## [Your instructions]
Here the job is to repeat the listing exactly, but not the pictures in it.

* * * *

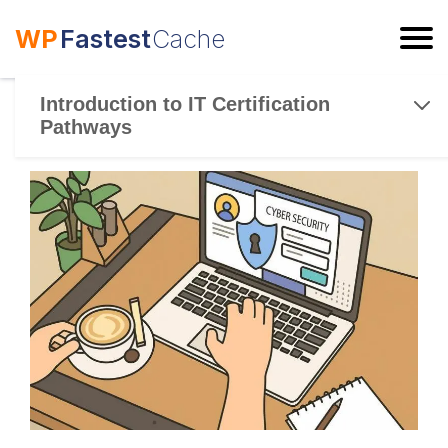
WP
Fastest
Cache
ESC
Introduction to IT Certification
Pathways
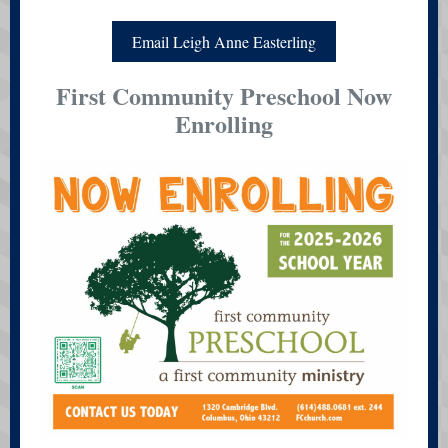
Email Leigh Anne Easterling
First Community Preschool Now
Enrolling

* * * *

## [Output below]
WP
Fastest
Cache
ESC
Introduction to IT Certification
Pathways
Email Leigh Anne Easterling
First Community Preschool Now
Enrolling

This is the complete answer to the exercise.